On large test run of 1000s of PDFs however still corrupting several.

fnatzke commented 1 year ago

Latest

https://github.com/fnatzke/PdfPig/tree/ViewOnlyExampleNoTextUpdates

lates commit https://github.com/fnatzke/PdfPig/commit/2d76ea28b9aa0d0349ac6e886aadff9d3d452e66

Changes:

  1. ApplyXObject operation name lookup improvment (to detect if XObject type is Image or not) when page contents is written before top PageInfo loop due to following a link (eg Annotation, Beads etc) from earlier page. Look back for PageDictionary write that is underway rather than PageInfo for resources (in addition to any XObject Forms resources).

Fixed all of @mayurjansari latest and 3 of locally found.

Still have 16 PDFs that cause corruption by NoText. Seems cause is PageInfo resource is empty and may rely on Page parent or other pages to list Page resource XOjbect references. More to come.

mayurjansari commented 1 year ago

Thank You @fnatzke

I am checking latest commit.

fnatzke commented 1 year ago

@mayurjansari latest has No Text and No Image working in lib, Chrome and Adobe Reader.

I'm down to 10 PDFs that aren’t going to be solved with the current approach.

Removing images will fail as form objects are copied out of sequence.

These form objects have a graphic operation stream and refer to named XObjects that appears in nested forms. The nesting is not known unless the document is parsed in order.

So for “No text” is fine but "No image" will break on a small percentage of PDFs.

For these PDFs would need a large effort to develop a new preprocessor that runs before PDFDocumentBuilder that pulls in all pages in to memory creates a map showing the resource store state at the time of the (nested form) Apply XObject (“DO”) operator for use that in (NoText) token writer class (to know if a named XObject is an image or something else (eg Form)).

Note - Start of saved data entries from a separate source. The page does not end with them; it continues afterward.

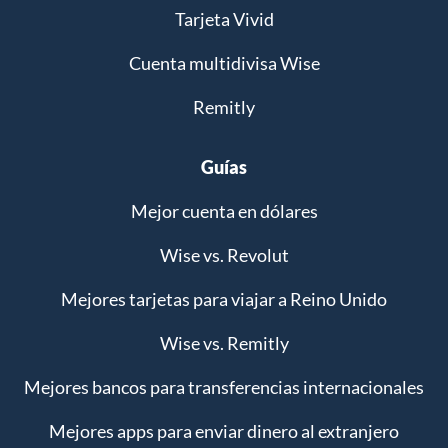
Tarjeta Vivid
Cuenta multidivisa Wise
Remitly
Guías
Mejor cuenta en dólares
Wise vs. Revolut
Mejores tarjetas para viajar a Reino Unido
Wise vs. Remitly
Mejores bancos para transferencias internacionales
Mejores apps para enviar dinero al extranjero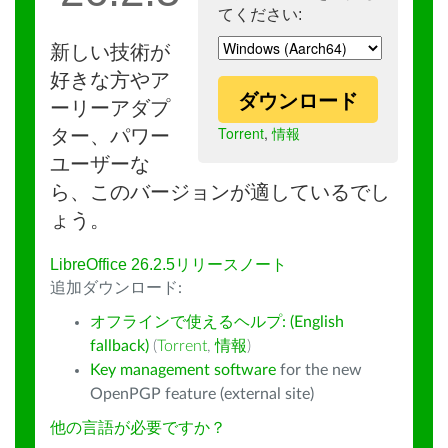
てください:
新しい技術が
好きな方やア
ダウンロード
ーリーアダプ
Torrent
,
情報
ター、パワー
ユーザーな
ら、このバージョンが適しているでし
ょう。
LibreOffice 26.2.5リリースノート
追加ダウンロード:
オフラインで使えるヘルプ: (English
fallback)
(
Torrent
,
情報
)
Key management software
for the new
OpenPGP feature (external site)
他の言語が必要ですか？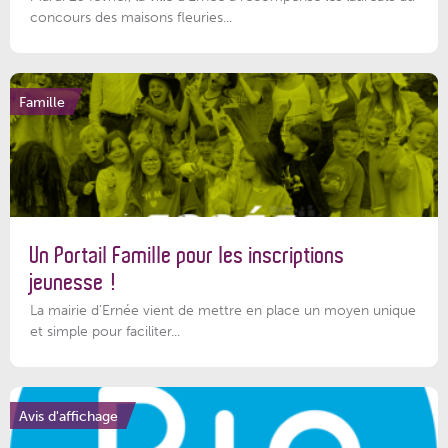
concours des maisons fleuries...
Famille
Un Portail Famille pour les inscriptions
jeunesse !
La mairie d’Ernée vient de mettre en place un moyen unique
et simple pour faciliter...
Avis d'affichage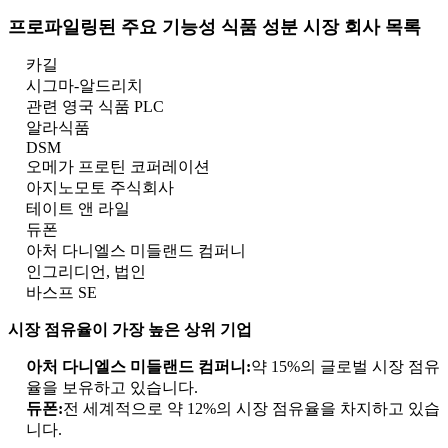
프로파일링된 주요 기능성 식품 성분 시장 회사 목록
카길
시그마-알드리치
관련 영국 식품 PLC
알라식품
DSM
오메가 프로틴 코퍼레이션
아지노모토 주식회사
테이트 앤 라일
듀폰
아처 다니엘스 미들랜드 컴퍼니
인그리디언, 법인
바스프 SE
시장 점유율이 가장 높은 상위 기업
아처 다니엘스 미들랜드 컴퍼니:
약 15%의 글로벌 시장 점유
율을 보유하고 있습니다.
듀폰:
전 세계적으로 약 12%의 시장 점유율을 차지하고 있습
니다.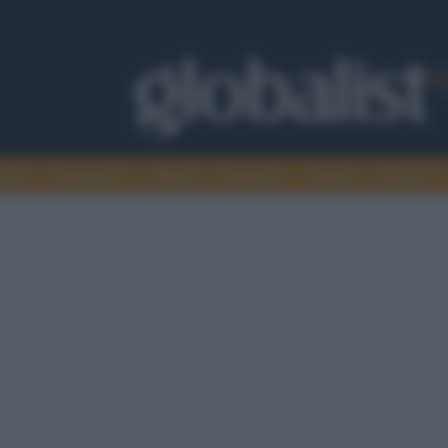
omia
Intelligence
Media
Ambiente
Cultura
Scienza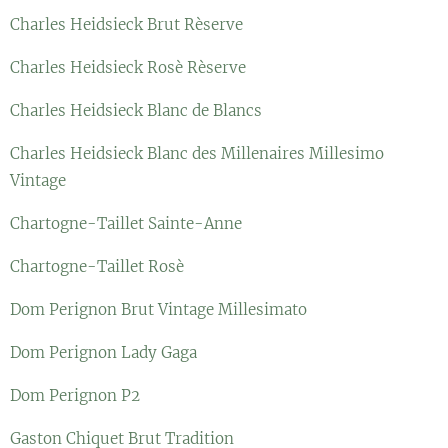
Charles Heidsieck Brut Rèserve
Charles Heidsieck Rosè Rèserve
Charles Heidsieck Blanc de Blancs
Charles Heidsieck Blanc des Millenaires Millesimo
Vintage
Chartogne-Taillet Sainte-Anne
Chartogne-Taillet Rosè
Dom Perignon Brut Vintage Millesimato
Dom Perignon Lady Gaga
Dom Perignon P2
Gaston Chiquet Brut Tradition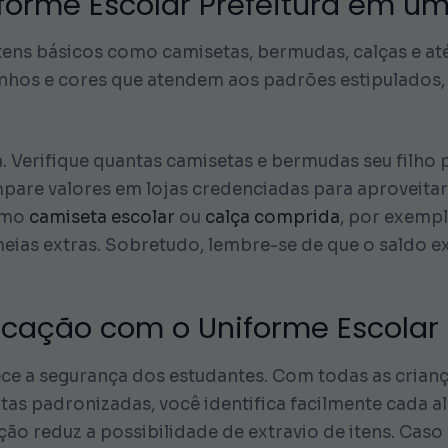
iforme Escolar Prefeitura em um
tens básicos como camisetas, bermudas, calças e at
nhos e cores que atendem aos padrões estipulados,
da. Verifique quantas camisetas e bermudas seu filho
pare valores em lojas credenciadas para aproveita
omo
camiseta escolar
ou
calça comprida
, por exemp
eias extras. Sobretudo, lembre-se de que o saldo e
ficação com o Uniforme Escolar 
ece a segurança dos estudantes. Com todas as cria
as padronizadas, você identifica facilmente cada a
ção reduz a possibilidade de extravio de itens. Cas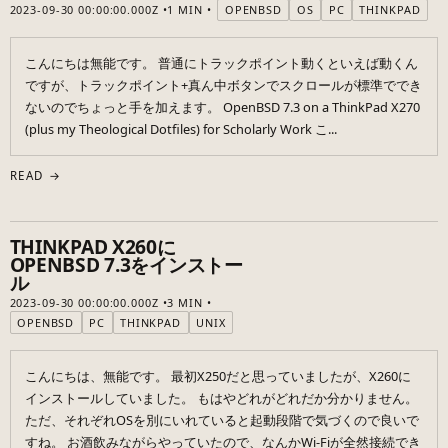
2023-09-30 00:00:00.000Z
1 MIN
OPENBSD
OS
PC
THINKPAD
こんにちは無能です。 普通にトラックポイント動くといえば動くん
ですが、トラックポイント+真ん中ボタンでスクロールが標準ででき
ないのでちょっと手を加えます。 OpenBSD 7.3 on a ThinkPad X270
(plus my Theological Dotfiles) for Scholarly Work こ...
READ →
THINKPAD X260に
OPENBSD 7.3をインストー
ル
2023-09-30 00:00:00.000Z
3 MIN
OPENBSD
PC
THINKPAD
UNIX
こんにちは、無能です。 最初X250だと思っていましたが、X260に
インストールしていました。 もはやどれがどれだか分かりません。
ただ、それぞれOSを別にいれていると起動段階で気づくので良いで
すね。 お酒飲みながらやっていたので、なんかWi-Fiが全然接続でき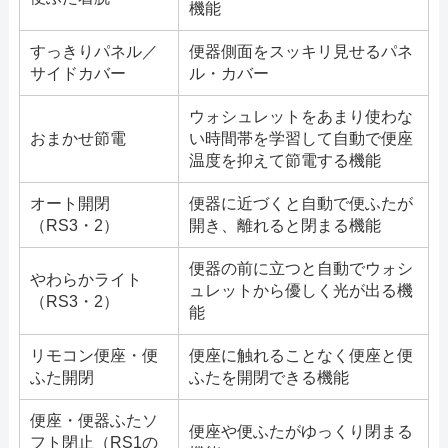
機能
すっきりパネル／
便器側面をスッキリ見せるパネ
サイドカバー
ル・カバー
ウォシュレットをあまり使わな
おまかせ節電
い時間帯を学習して自動で便座
温度を抑えて節電する機能
オート開閉
便器に近づくと自動で便ふたが
（RS3・2）
開き、離れると閉まる機能
便器の前に立つと自動でウォシ
やわらかライト
ュレットから優しく光が出る機
（RS3・2）
能
リモコン便座・便
便座に触れることなく便座と便
ふた開閉
ふたを開閉できる機能
便座・便器ふたソ
便座や便ふたがゆっくり閉まる
フト閉止（RS1の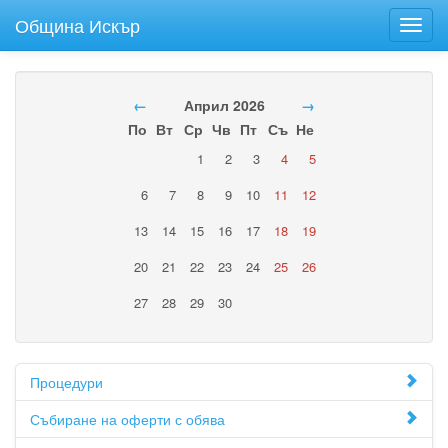
Община Искър
Toggl
navig
←
Април 2026
→
По
Вт
Ср
Чв
Пт
Съ
Не
1
2
3
4
5
6
7
8
9
10
11
12
13
14
15
16
17
18
19
20
21
22
23
24
25
26
27
28
29
30
Процедури
Събиране на оферти с обява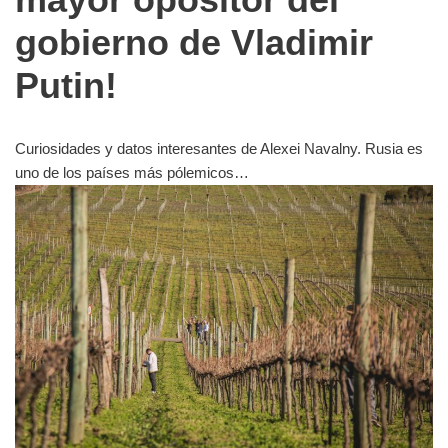
gobierno de Vladimir
Putin!
Curiosidades y datos interesantes de Alexei Navalny. Rusia es
uno de los países más pólemicos…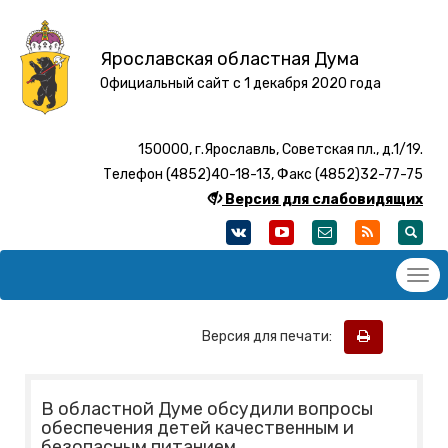
Ярославская областная Дума
Официальный сайт с 1 декабря 2020 года
150000, г.Ярославль, Советская пл., д.1/19.
Телефон (4852)40-18-13, Факс (4852)32-77-75
Версия для слабовидящих
Версия для печати:
В областной Думе обсудили вопросы
обеспечения детей качественным и
безопасным питанием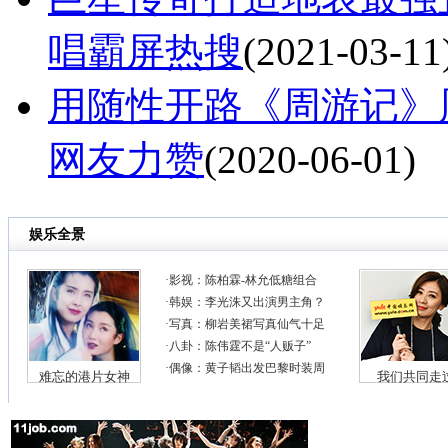
唱霸屏热搜
(2021-03-11
用随性开路《周游记》
网友力赞
(2020-06-01)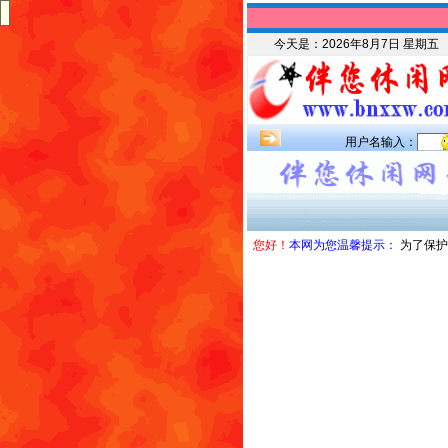
今天是：
2026年8月7日 星期五
用户名输入：
您好！
本网为您温馨提示：
为了保护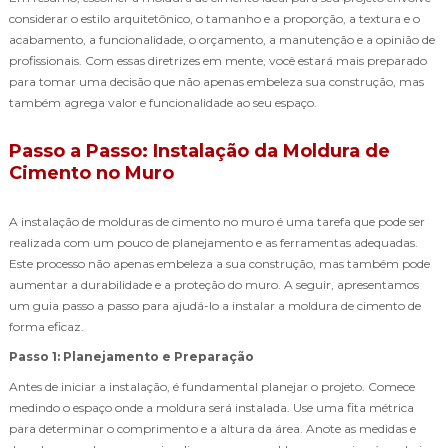
considerar o estilo arquitetônico, o tamanho e a proporção, a textura e o
acabamento, a funcionalidade, o orçamento, a manutenção e a opinião de
profissionais. Com essas diretrizes em mente, você estará mais preparado
para tomar uma decisão que não apenas embeleza sua construção, mas
também agrega valor e funcionalidade ao seu espaço.
Passo a Passo: Instalação da Moldura de
Cimento no Muro
A instalação de molduras de cimento no muro é uma tarefa que pode ser
realizada com um pouco de planejamento e as ferramentas adequadas.
Este processo não apenas embeleza a sua construção, mas também pode
aumentar a durabilidade e a proteção do muro. A seguir, apresentamos
um guia passo a passo para ajudá-lo a instalar a moldura de cimento de
forma eficaz.
Passo 1: Planejamento e Preparação
Antes de iniciar a instalação, é fundamental planejar o projeto. Comece
medindo o espaço onde a moldura será instalada. Use uma fita métrica
para determinar o comprimento e a altura da área. Anote as medidas e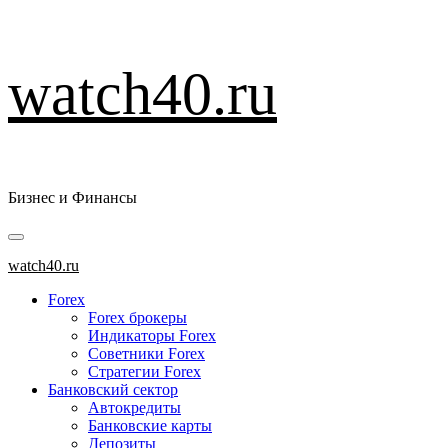
Перейти
watch40.ru
к
содержимому
Бизнес и Финансы
Основное
меню
watch40.ru
Forex
Forex брокеры
Индикаторы Forex
Советники Forex
Стратегии Forex
Банковский сектор
Автокредиты
Банковские карты
Депозиты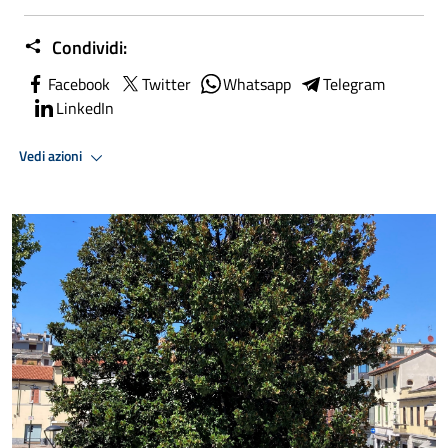
Condividi:
Facebook
Twitter
Whatsapp
Telegram
LinkedIn
Vedi azioni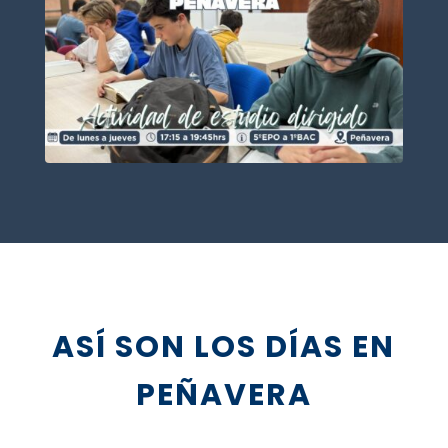
ASÍ SON LOS DÍAS EN
PEÑAVERA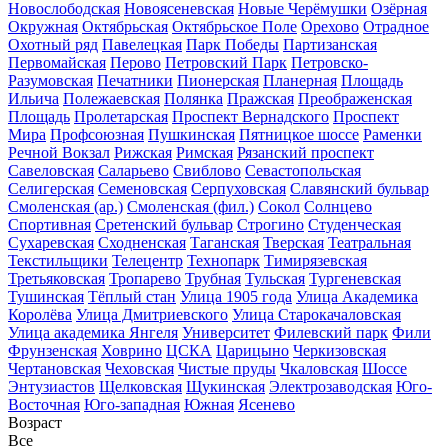
Новослободская
Новоясеневская
Новые Черёмушки
Озёрная
Окружная
Октябрьская
Октябрьское Поле
Орехово
Отрадное
Охотный ряд
Павелецкая
Парк Победы
Партизанская
Первомайская
Перово
Петровский Парк
Петровско-
Разумовская
Печатники
Пионерская
Планерная
Площадь
Ильича
Полежаевская
Полянка
Пражская
Преображенская
Площадь
Пролетарская
Проспект Вернадского
Проспект
Мира
Профсоюзная
Пушкинская
Пятницкое шоссе
Раменки
Речной Вокзал
Рижская
Римская
Рязанский проспект
Савеловская
Саларьево
Свиблово
Севастопольская
Селигерская
Семеновская
Серпуховская
Славянский бульвар
Смоленская (ар.)
Смоленская (фил.)
Сокол
Солнцево
Спортивная
Сретенский бульвар
Строгино
Студенческая
Сухаревская
Сходненская
Таганская
Тверская
Театральная
Текстильщики
Телецентр
Технопарк
Тимирязевская
Третьяковская
Тропарево
Трубная
Тульская
Тургеневская
Тушинская
Тёплый стан
Улица 1905 года
Улица Академика
Королёва
Улица Дмитриевского
Улица Старокачаловская
Улица академика Янгеля
Университет
Филевский парк
Фили
Фрунзенская
Ховрино
ЦСКА
Царицыно
Черкизовская
Чертановская
Чеховская
Чистые пруды
Чкаловская
Шоссе
Энтузиастов
Щелковская
Щукинская
Электрозаводская
Юго-
Восточная
Юго-западная
Южная
Ясенево
Возраст
Все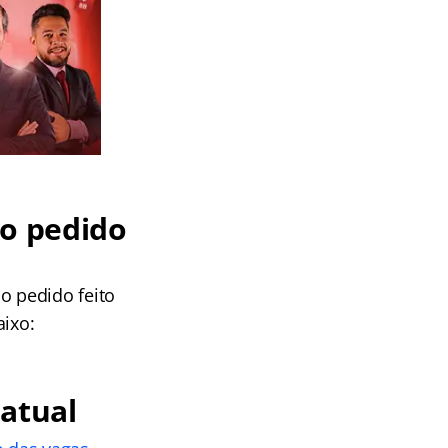
do pedido
o pedido feito
aixo:
 atual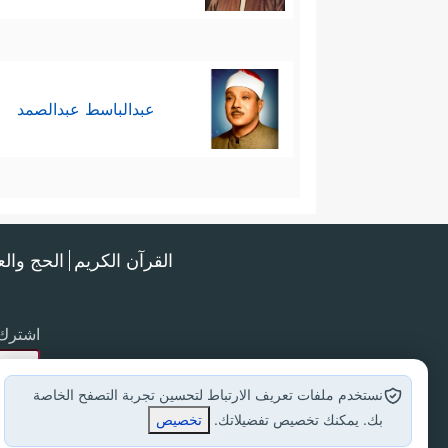
عبدالباسط عبدالصمد
القرآن الكريم
الحج وال
اشترك 
نستخدم ملفات تعريف الارتباط لتحسين تجربة التصفح الخاصة
بك. يمكنك تخصيص تفضيلاتك.
تخصيص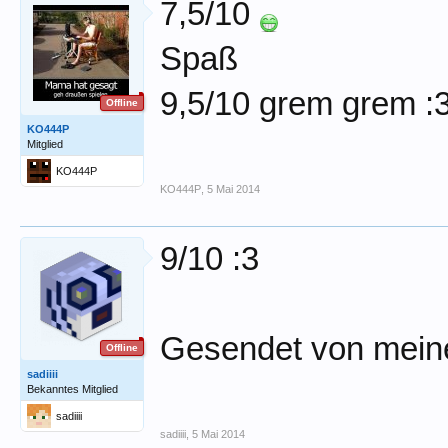
7,5/10
Spaß
9,5/10 grem grem :
Offline
KO444P
Mitglied
KO444P
KO444P
,
5 Mai 2014
9/10 :3
Gesendet von mein
Offline
sadiiii
Bekanntes Mitglied
sadiiii
sadiiii
,
5 Mai 2014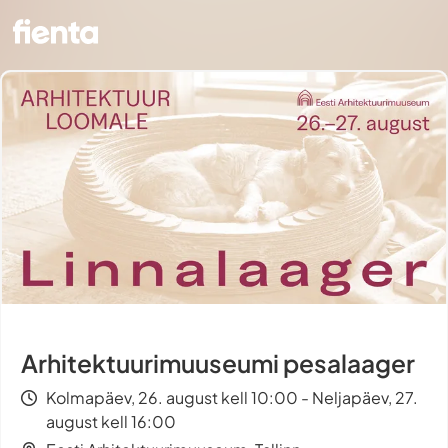
Arhitektuurimuuseumi pesalaager
Kolmapäev, 26. august kell 10:00 - Neljapäev, 27.
august kell 16:00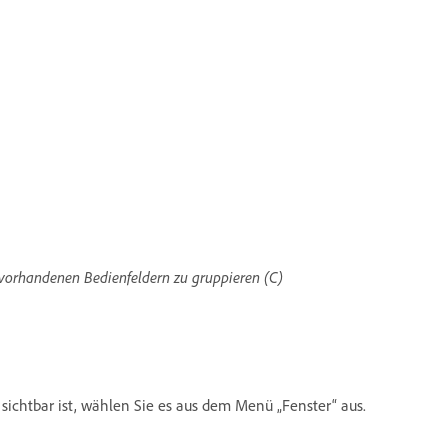
 vorhandenen Bedienfeldern zu gruppieren (C)
ichtbar ist, wählen Sie es aus dem Menü „Fenster“ aus.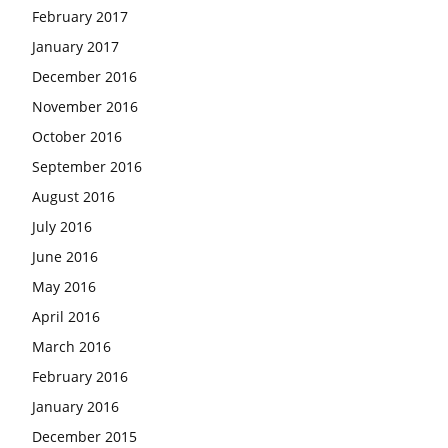
February 2017
January 2017
December 2016
November 2016
October 2016
September 2016
August 2016
July 2016
June 2016
May 2016
April 2016
March 2016
February 2016
January 2016
December 2015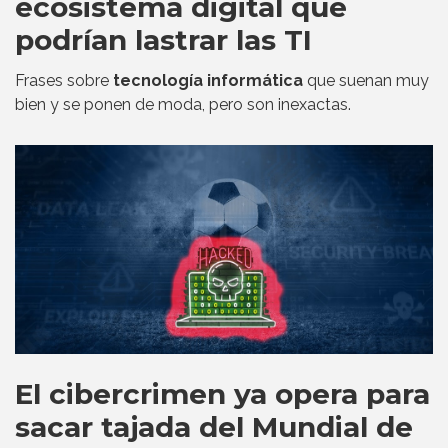
ecosistema digital que
podrían lastrar las TI
Frases sobre
tecnología informática
que suenan muy
bien y se ponen de moda, pero son inexactas.
El cibercrimen ya opera para
sacar tajada del Mundial de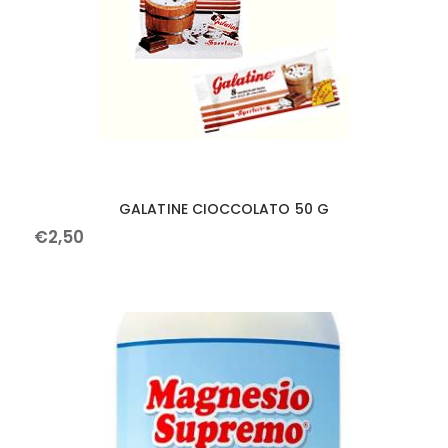
GALATINE CIOCCOLATO 50 G
€
2
,
50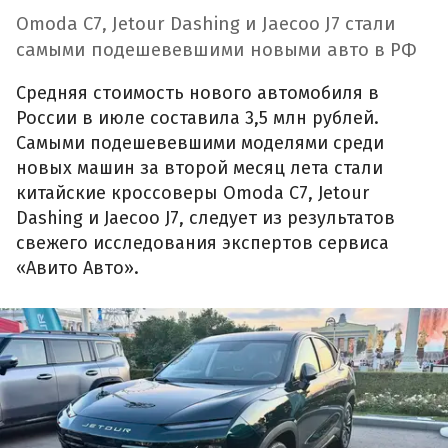
Omoda C7, Jetour Dashing и Jaecoo J7 стали
самыми подешевевшими новыми авто в РФ
Средняя стоимость нового автомобиля в
России в июле составила 3,5 млн рублей.
Самыми подешевевшими моделями среди
новых машин за второй месяц лета стали
китайские кроссоверы Omoda C7, Jetour
Dashing и Jaecoo J7, следует из результатов
свежего исследования экспертов сервиса
«Авито Авто».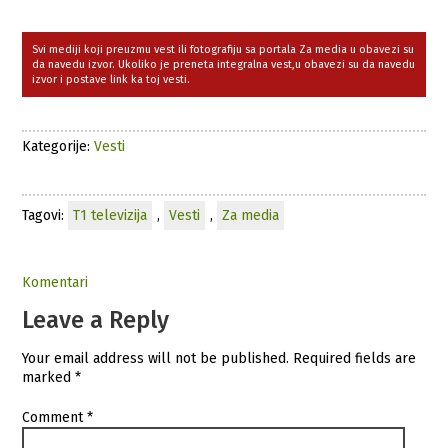
Svi mediji koji preuzmu vest ili fotografiju sa portala Za media u obavezi su
da navedu izvor. Ukoliko je preneta integralna vest,u obavezi su da navedu
izvor i postave link ka toj vesti.
Kategorije:
Vesti
Tagovi:
T1 televizija
,
Vesti
,
Za media
Komentari
Leave a Reply
Your email address will not be published.
Required fields are
marked
*
Comment
*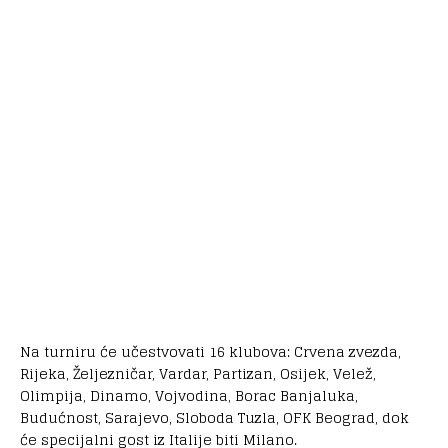
Na turniru će učestvovati 16 klubova: Crvena zvezda,
Rijeka, Željezničar, Vardar, Partizan, Osijek, Velež,
Olimpija, Dinamo, Vojvodina, Borac Banjaluka,
Budućnost, Sarajevo, Sloboda Tuzla, OFK Beograd, dok
će specijalni gost iz Italije biti Milano.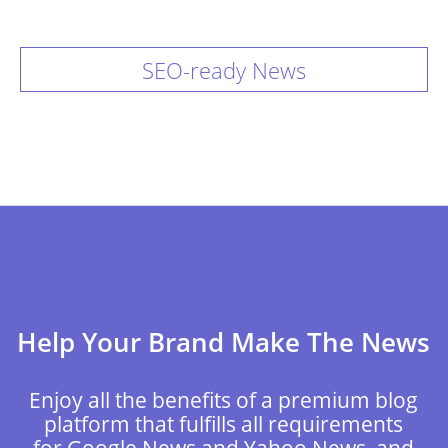
SEO-ready News
Help Your Brand Make The News
Enjoy all the benefits of a premium blog
platform that fulfills all requirements
for Google News and Yahoo News, and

fnatzke commented 1 year ago

With mapping source document before no text able to find resource names in nested forms in 8 of the 10 outstanding PDFs. Down to 2 PDFs from the original ~1000 PDF files.

In a much wider test of 8386 different PDFs Success: 7964 (94%) (with notext as tested by library itself without exceptions however some seem to report errors on some pages when viewed in Adobe Reader) Failed with an exception during NoText: 89 (1%) Failed when checking the resulting PDF with no text (exception): 132 (1.5%) The balance are the originals PDFs had no text to start with and no attempt was made.

Have another collection of additional 6000 PDFs. Will then shortly then focus on fixes for those found with errors.

EliotJones commented 1 year ago

@mvantzet I probably won't have time to address these various edge cases, do you mind if I remove the implementation of the interface for now and you can pass it in from the client code?

mayurjansari commented 1 year ago

There are several class and methods are internal, so it won't work on client side of you remove the interface. So please don't remove.

mvantzet commented 1 year ago

Hi @EliotJones , I don't have an issue with removing the implementation. @fnatzke not sure if you are still working on these issues or not, if I can help out in any way let me know.